- **Objectives**:
• 1. In the recipe steps, name each ingredient the cook is told to peel, slice, chop, or halve.
• 2. Please copy out the recipe steps, starting with "Halve the avocado" and going on through "toss to coat.".
• 3. Write what comes next in the recipe for roasted vegetables, brown rice, and avocado, picking up after its final sentence.
## Begin Text shown
Preheat the oven to 400°F. Add the brown rice, 1¾ cups water, and a pinch of salt to a small saucepan and bring to a boil. Cover, reduce heat to low, and cook until all of the water is absorbed, about 30 to 35 minutes.

2
Roast the vegetables

Peel the beets and slice into thin wedges, about ½ inch thick. Peel the carrots and slice on the diagonal. Transfer vegetables to a baking sheet, toss with 2 tsp olive oil and a pinch of salt and pepper, and roast until tender, about 15 to 20 minutes.

3
Prepare the avocado

Halve the avocado and remove the pit. Thinly slice the flesh. Roughly chop the pumpkin seeds. Mix the chopped pumpkin seeds and hemp seeds on a plate with ½ tsp salt. Add the avocado slices and toss to coat.
## End Text shown
## Begin Stored rows
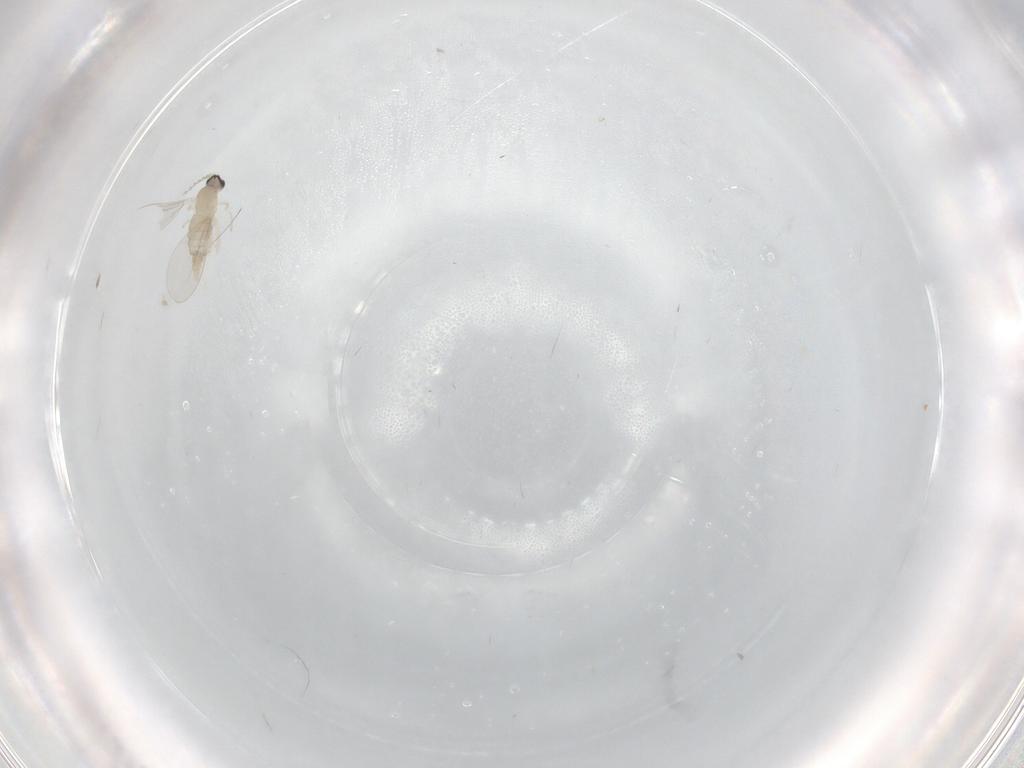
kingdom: Animalia
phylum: Arthropoda
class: Insecta
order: Diptera
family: Cecidomyiidae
## End Stored rows
- **Answers by task**:
• 1. beets, carrots, avocado, pumpkin seeds

• 2.
Halve the avocado and remove the pit. Thinly slice the flesh. Roughly chop the pumpkin seeds. Mix the chopped pumpkin seeds and hemp seeds on a plate with ½ tsp salt. Add the avocado slices and toss to coat.

• 3.
4
Finishing touches

Halve the lemon and add the juice from half to the pea shoots, directly on a cutting board. Sprinkle with salt and toss. Stir the remaining lemon juice and basil pesto into the cooked brown rice and season with salt to taste.

5
Serve

Divide the pesto brown rice between large bowls. Top with roasted beets and carrots, seeded avocado, and pea shoots. Dig in!